15. Chris Bell and the band Big Star helped birth the power pop genre in the 1970s
Chris Bell was a songwriter, singer, and guitar player at the forefront of a musical movement which was known as power pop, and which eventually included bands such as REM, the Afghan Wigs, and Beck (as well as the execrable The Knack). Bell was less well-known in life than he became after his death, and his main contribution to the music world, at least on record, was 1972’s #1 Record, released by Big Star that year. Although other recordings with Big Star followed, and fellow musicians cited the band and Bell as influences throughout the decade, major commercial success was elusive. By the latter part of the decade, Bell was working almost exclusively as a solo performer and recording new recordings which emphasized his growing empathy with Christian music, some of which was released posthumously.
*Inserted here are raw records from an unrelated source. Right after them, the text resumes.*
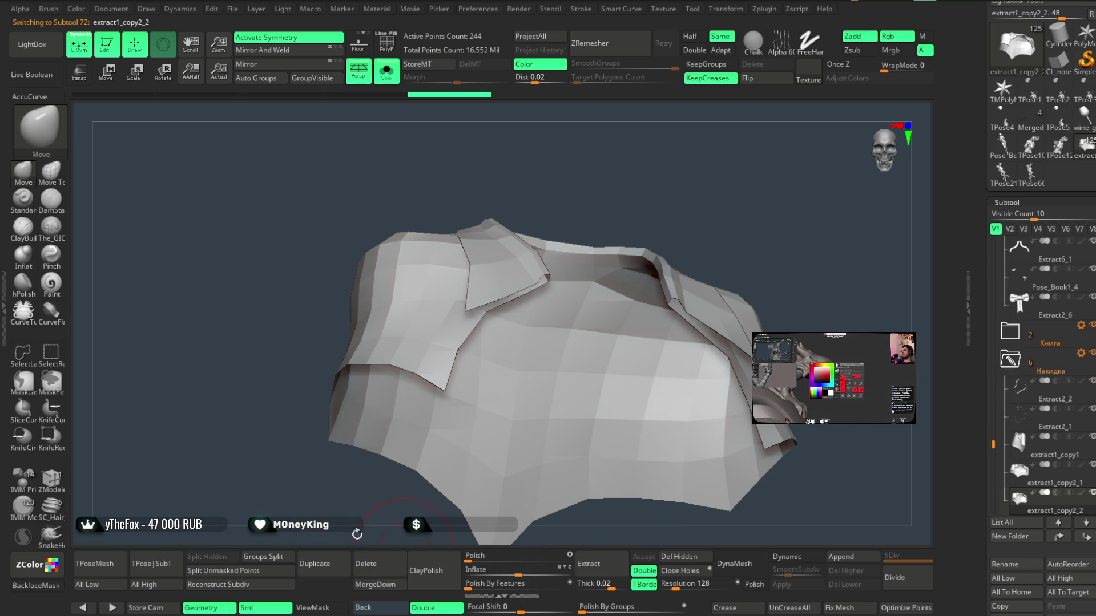
key("shift+f")
mouse_move(526, 117)
left_mouse_down()
mouse_move(587, 152)
mouse_move(577, 172)
left_mouse_up()
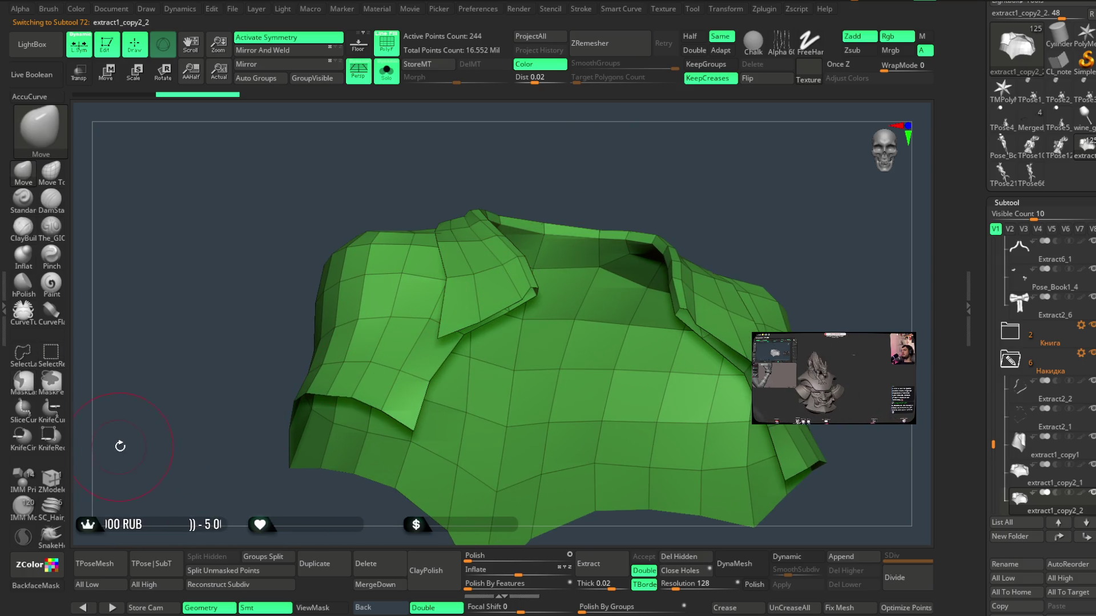
mouse_move(484, 197)
left_mouse_down()
mouse_move(578, 173)
mouse_move(625, 198)
mouse_move(653, 152)
mouse_move(479, 116)
left_mouse_up()
- Turn PolyFrame and Solo off, select Тело_Бюст1, and duplicate it as Тело_Бюст2
left_click(394, 44)
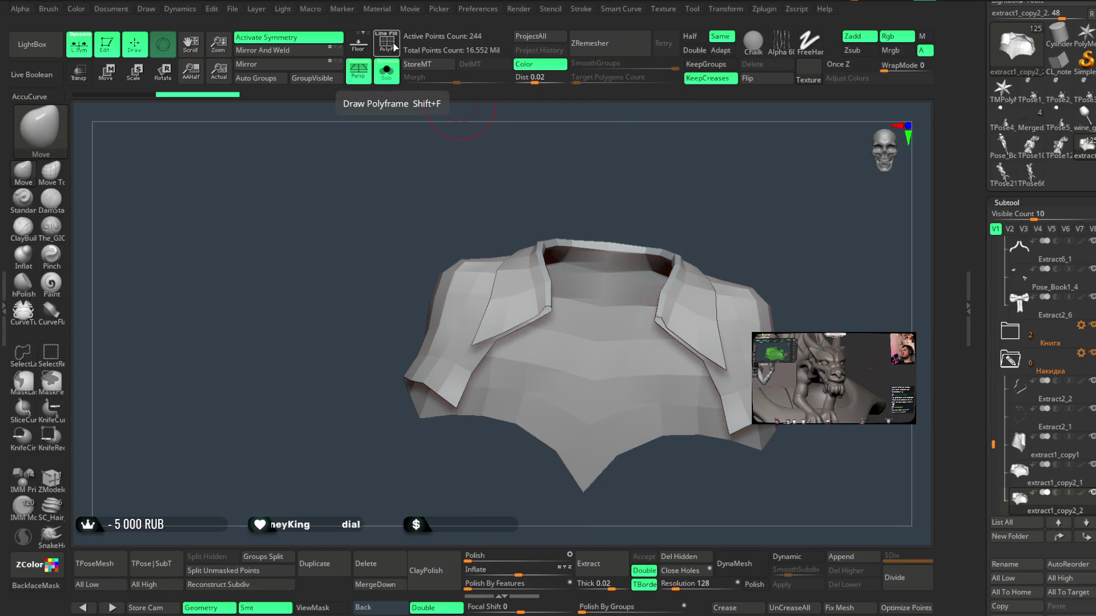
left_click_drag(670, 178, 676, 142)
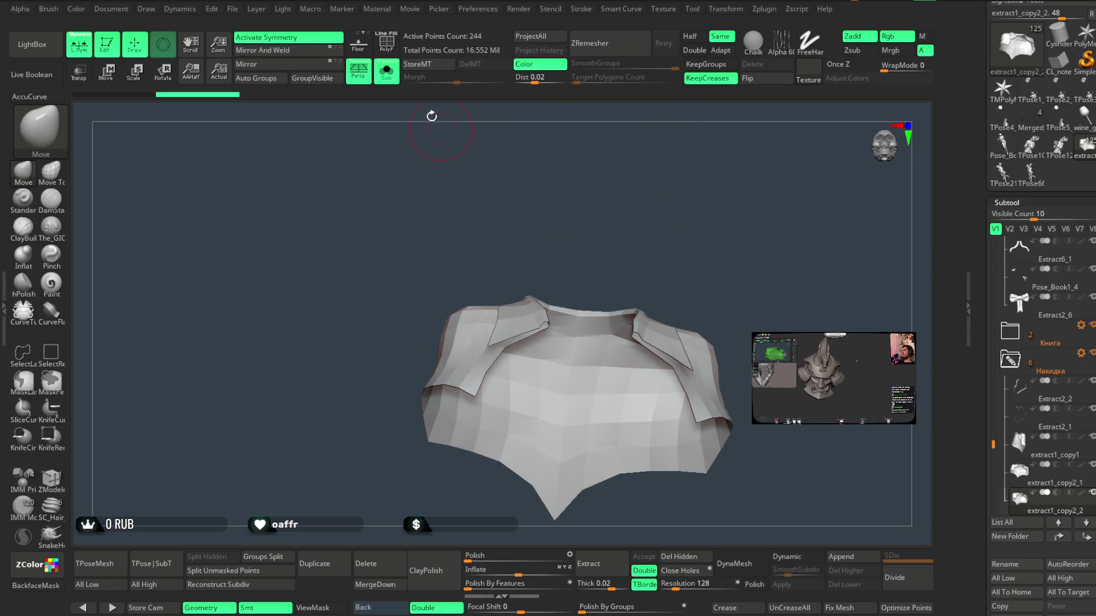
left_click(387, 71)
Bell was 27 year of age when he was killed in a car accident on, ironically, December 27, 1978. The sports car he was driving inexplicably left the road in the wee hours of that date as he was returning home following a recording session, striking a telephone pole, killing the artist instantly. Following his death his work found a new audience, chiefly among musicians, among them the bands The Posies and Cheap Trick. By the late 1990s one of Bell’s songs was featured on the television sleeper hit That Seventies Show. His music also appeared in film soundtracks and in covers by other power pop bands of the 1980s. By the summer of 2013 Bell’s life and the music of Big Star were the subject of a documentary film entitled Big Star: Nothing Can Hurt Me.